Obama says will strike Syria, but only after Congress approves

President announces that he plans to seek authorization for striking Syria when the legislature reconvenes

President Barack Obama said Friday that he had still not made a final decision about strikes on Syria.
Aude Guerrucci-Pool/Getty Images

President Barack Obama announced Saturday that he has decided to take military action against Syria's Assad regime over alleged chemical weapons attacks, but will seek congressional approval before implementing that decision. The decision to seek legislative approval portends a significant delay in military action that many had expected might come as early as this weekend.

U.N. chemical weapons inspectors, who had been in Syria investigating an alleged poison gas attack blamed for hundreds of deaths, left the country Saturday as Washington tightened its focus on the country.

The departure of the U.N. experts has heightened expectations of a possible military strike against Syrian government forces in retaliation for the suspected attack, as President Barack Obama prepared to deliver a statement at the White House and senior administration officials scheduled conference-call briefings with members of Congress from both parties this weekend.

With the U.N. experts trying to determine what happened in the alleged Aug. 21 gas attack, Secretary of State John Kerry said Friday that the U.N. investigation would have no bearing on Obama's decision whether to strike Syria.

A U.S. intelligence report released during Kerry's speech said at least 1,429 people, including 426 children, were killed by Syrian President Bashar al-Assad’s government in the poison gas attack just outside of Damascus.

The congressional conference calls, which were set to include Kerry, Defense Secretary Chuck Hagel and National Security Adviser Susan Rice, were intended to make good on the Obama administration's desire to consult Congress over any possible military action.

U.N. officials have said it may take weeks to analyze the samples gathered by the inspectors and to present conclusions. U.N. spokesperson Martin Nesirky said the inspectors would also return to the country to investigate several other alleged chemical weapons attacks that have purportedly taken place during the country's two-and-a-half year uprising against Assad.

Meanwhile, Russia -- one of Assad's closest allies – on Saturday redoubled its opposition to a military action against Syria and reiterated its skepticism about Assad's forces using chemical weapons.

"I am convinced that it [the chemical attack] is nothing more than a provocation by those who want to drag other countries into the Syrian conflict," Russian President Vladimir Putin said. He urged the Obama administration to refrain from missile strikes.

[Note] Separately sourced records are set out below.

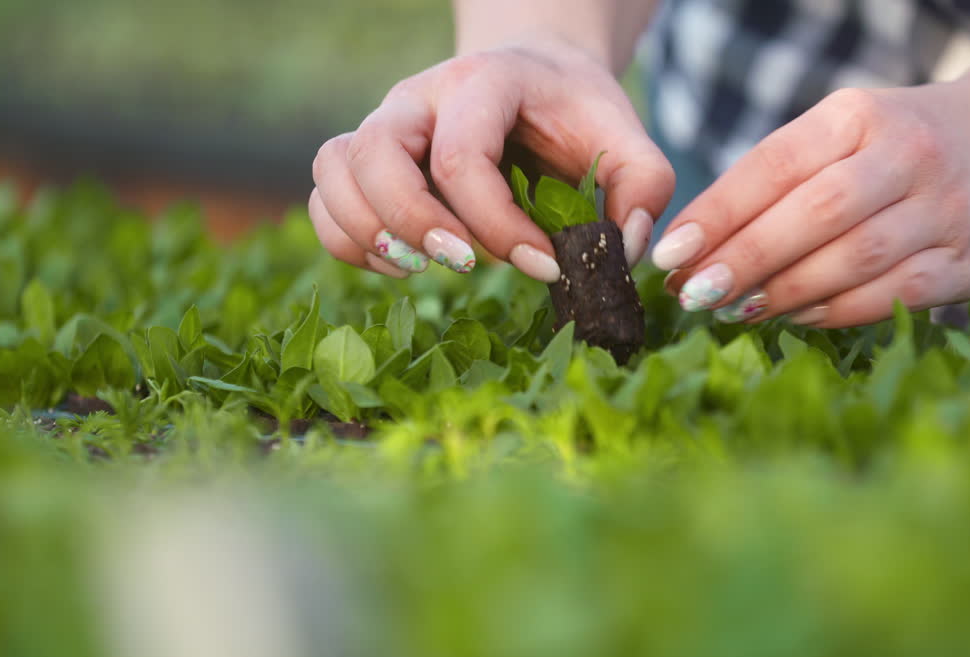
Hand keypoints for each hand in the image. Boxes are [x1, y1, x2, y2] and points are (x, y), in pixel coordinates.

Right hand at [310, 37, 674, 281]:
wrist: (533, 75)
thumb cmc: (574, 113)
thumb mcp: (624, 137)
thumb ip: (644, 186)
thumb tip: (625, 252)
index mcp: (482, 83)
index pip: (463, 158)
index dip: (498, 226)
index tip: (545, 266)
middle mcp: (419, 98)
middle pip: (375, 154)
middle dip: (415, 225)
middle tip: (467, 265)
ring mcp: (384, 124)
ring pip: (334, 170)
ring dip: (369, 233)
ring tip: (423, 268)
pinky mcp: (366, 157)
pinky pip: (325, 197)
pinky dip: (348, 241)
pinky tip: (401, 266)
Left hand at [656, 82, 969, 326]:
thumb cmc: (898, 148)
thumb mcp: (843, 134)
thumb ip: (778, 180)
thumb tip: (695, 247)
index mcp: (859, 115)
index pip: (775, 164)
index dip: (717, 213)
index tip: (669, 253)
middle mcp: (906, 155)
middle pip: (813, 214)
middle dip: (744, 259)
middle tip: (692, 294)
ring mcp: (943, 209)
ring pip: (852, 258)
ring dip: (784, 292)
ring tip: (732, 310)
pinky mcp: (969, 262)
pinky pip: (892, 294)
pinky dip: (835, 312)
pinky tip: (793, 319)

Putin's remarks came after lawmakers in the United Kingdom, usually a dependable U.S. wartime ally, voted Thursday against joining a military operation.

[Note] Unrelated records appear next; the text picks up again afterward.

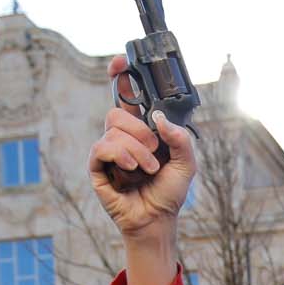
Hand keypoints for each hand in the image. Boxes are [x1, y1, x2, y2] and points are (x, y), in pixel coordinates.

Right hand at [87, 55, 195, 284]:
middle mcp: (123, 136)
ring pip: (113, 130)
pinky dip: (120, 156)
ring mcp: (108, 150)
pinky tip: (132, 170)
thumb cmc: (169, 192)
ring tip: (148, 170)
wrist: (157, 220)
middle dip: (140, 129)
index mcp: (142, 129)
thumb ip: (179, 137)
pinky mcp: (97, 167)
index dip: (121, 77)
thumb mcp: (186, 162)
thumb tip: (159, 118)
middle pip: (117, 111)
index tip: (120, 63)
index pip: (127, 96)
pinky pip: (102, 147)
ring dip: (137, 150)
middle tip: (154, 150)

While that move has left the Obama administration scrambling to shore up allies should it choose to conduct a strike, it believes it can at least count on a willing partner in France. 

French Prime Minister Francois Hollande told the French daily Le Monde on Friday that he would support the U.S. in its fight against Assad, even without British support. 

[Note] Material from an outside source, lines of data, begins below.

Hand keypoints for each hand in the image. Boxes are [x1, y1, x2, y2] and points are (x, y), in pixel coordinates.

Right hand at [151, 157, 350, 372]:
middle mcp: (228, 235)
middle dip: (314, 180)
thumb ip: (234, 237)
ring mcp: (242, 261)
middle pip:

Also Saturday, a spokesperson from Iran's national security committee said an Iranian parliamentary delegation has left Tehran for Syria. The group is reportedly scheduled to meet with Syrian officials to find a way out of the current situation in the country. The spokesperson said the delegation is carrying a message of friendship and condemning any foreign intervention in Syria, and is also condemning any use of chemical weapons. The group is expected to return to Tehran Wednesday.

The U.N. inspection team, which has returned to Europe, offered no timeline for when its analysis would be completed.

"The samples that have been collected will be taken to be analyzed in designated laboratories, and the intention of course is to expedite the analysis of that sampling that's been taken," Nesirky said.

"This is not an electoral process, where you have exit polls and preliminary results," he said. "This is a scientific process. The only result that counts is the result of the analysis in laboratories and the analysis of the evidence that's been collected through witness statements and so on."

Two diplomats told Reuters that U.N. Secretary-General Ban Ki-moon has said that analysis of the samples could take up to two weeks.